### Supplied material
****************************************

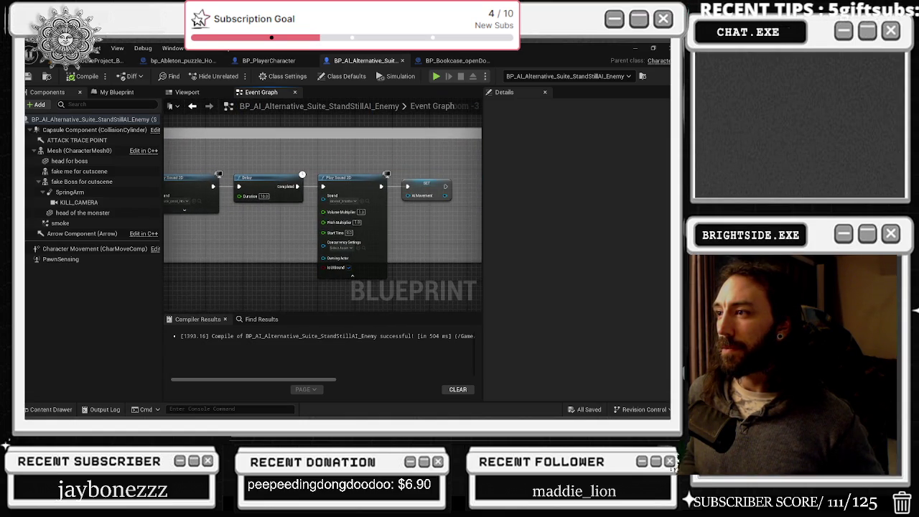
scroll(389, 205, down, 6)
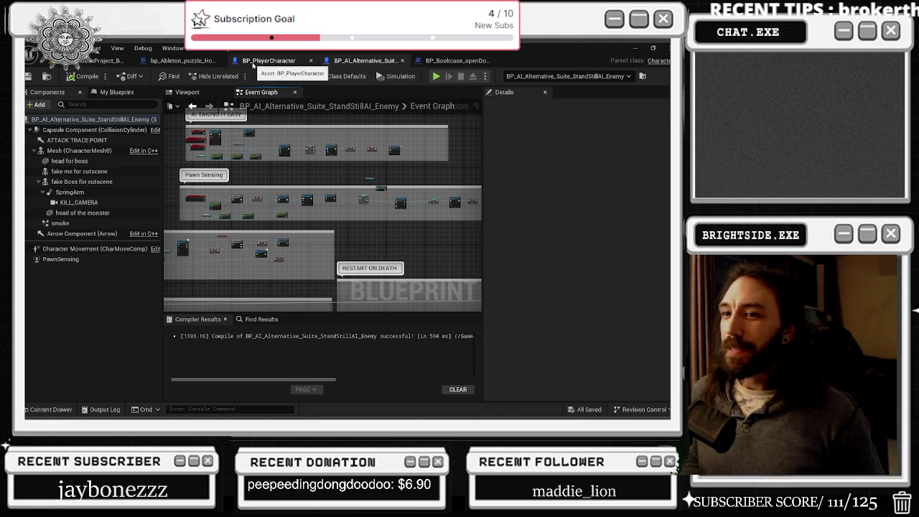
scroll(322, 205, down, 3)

****************************************

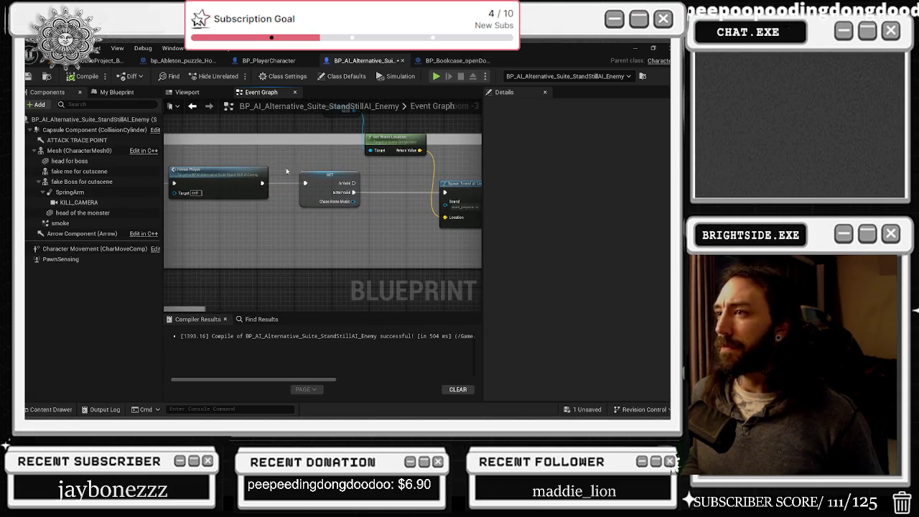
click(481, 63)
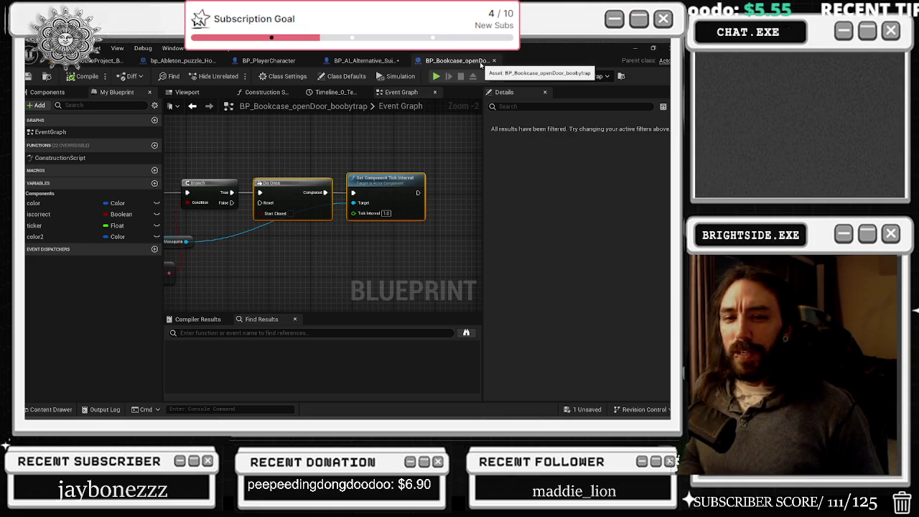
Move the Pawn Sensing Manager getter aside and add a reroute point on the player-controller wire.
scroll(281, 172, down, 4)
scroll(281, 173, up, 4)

****************************************

Answer with the number alone after working out how many lines in the records contain the string "down".

3